« Une ville doit dégager nos odeurs de crasse et nos instincts d’animaux. Elle doit raconter nos vies et nos dérives. Une ville trop propre ne me dit rien, elle me fait peur, à cacher ses névroses »
Cinq dans tes yeux, c’est un peu ça : « l’histoire d’un groupe d’amis qui a explosé dans les années 90 avec la réhabilitation du Panier ». Stress, le narrateur est un quadra qui projette de retrouver ses anciens amis et de les interroger pour un docu-fiction sur son quartier de jeunesse à Marseille ; en attendant, il vivote en filmant les mariages comoriens des quartiers Nord, il leur vend « un rêve qui ressemble à un générique low-cost d’émission télé ». Oui, Stress porte un regard assez lucide et teinté d’ironie sur lui-même ! Deux époques se croisent, les souvenirs des années 90, avec ses potes, Ichem, Djamel, Kassim, Nordine et Ange, un « cul-blanc » comme lui, ils étaient alors des p’tits voyous, chacun plus ou moins cabossé par son histoire personnelle. Et puis l’époque d’aujourd’hui, une Marseille transfigurée par l’installation des « Venants » au Panier, ces bobos artistes intellectuels (de gauche) qui ont relégué le populaire en périphérie et ont (en toute naïveté et bien-pensance) démoli une vie de quartier avec sa culture, ses traditions etc. Ces mêmes Venants qui, quelques mois ou années après leur propre arrivée, prétendent lutter contre la gentrification du quartier, sans être le moins du monde conscients de l’absurdité de leurs propos !! Stress fréquente finalement beaucoup ces nouveaux venus, « partagé entre l’envie de [s’]en faire des potes et leur cracher dessus ». En tout cas, le portrait qu’il brosse de cette faune cool et branchée est acide, mordant avec parfois une pointe de tendresse et d’affection face à leur bêtise : « Le monde qu’ils travaillent à rendre meilleur, c’est avant tout celui dans lequel ils vivent ». Stress leur reproche surtout d’avoir aseptisé Marseille et le Panier en particulier, devenu « the place to be » pour artistes et touristes.
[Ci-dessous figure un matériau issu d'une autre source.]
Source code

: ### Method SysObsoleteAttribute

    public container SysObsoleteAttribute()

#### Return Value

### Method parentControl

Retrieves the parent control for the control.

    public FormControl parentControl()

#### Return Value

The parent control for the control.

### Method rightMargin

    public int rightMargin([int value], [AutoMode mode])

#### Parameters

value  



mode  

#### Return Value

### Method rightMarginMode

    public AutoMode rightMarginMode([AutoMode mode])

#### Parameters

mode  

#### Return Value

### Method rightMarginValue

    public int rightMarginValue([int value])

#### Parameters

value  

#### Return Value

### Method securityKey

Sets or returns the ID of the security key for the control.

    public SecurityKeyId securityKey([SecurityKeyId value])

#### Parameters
Stress a la nostalgie de son quartier mais aussi des amitiés qui n’ont pas survécu à l’âge adulte, le roman quant à la lui est vif, pète le feu, et n’entraîne pas le lecteur dans la nostalgie de son personnage, quelques scènes il faut l’avouer sont vraiment drôles, Johanna (petite amie de Stress) préparant son appartement avant de recevoir ses amis par exemple. Un récit urbain, de très belles pages, les dernières en particulier sont émouvantes, une langue contemporaine, haute en couleurs, qui claque et qui peut passer d’un registre à un autre. On slalome dans les rues de Marseille au son du raï, ses quartiers, ses rues, le port et la balade est vraiment chouette, parfois un peu étourdissante, des tas d’images naissent à la lecture même quand on ne connaît pas la ville ! En fait, c’est une déclaration d’amour de l’auteur à Marseille mais s’il regrette la ville de sa jeunesse, finalement qu’en pense l’intéressée elle-même ? Oui parce que « Marseille c’est une femme libre. Et si tu crois qu’elle va attendre après toi, tu te fourres le doigt dans l’œil ».